Every record below must be returned word for word, with the pictures left out.

(Dataset items)
-=-=-
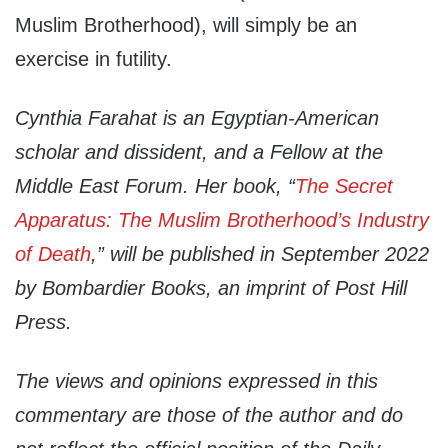
Muslim Brotherhood), will simply be an
exercise in futility.
Cynthia Farahat is an Egyptian-American
scholar and dissident, and a Fellow at the
Middle East Forum. Her book, “
The Secret
Apparatus: The Muslim Brotherhood’s Industry
of Death
,” will be published in September 2022
by Bombardier Books, an imprint of Post Hill
Press.
The views and opinions expressed in this
commentary are those of the author and do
-=-=-
### Solution for this task
Muslim Brotherhood), will simply be an
exercise in futility.
Cynthia Farahat is an Egyptian-American
scholar and dissident, and a Fellow at the
Middle East Forum. Her book, “
The Secret
Apparatus: The Muslim Brotherhood’s Industry
of Death
,” will be published in September 2022
by Bombardier Books, an imprint of Post Hill
Press.
The views and opinions expressed in this
commentary are those of the author and do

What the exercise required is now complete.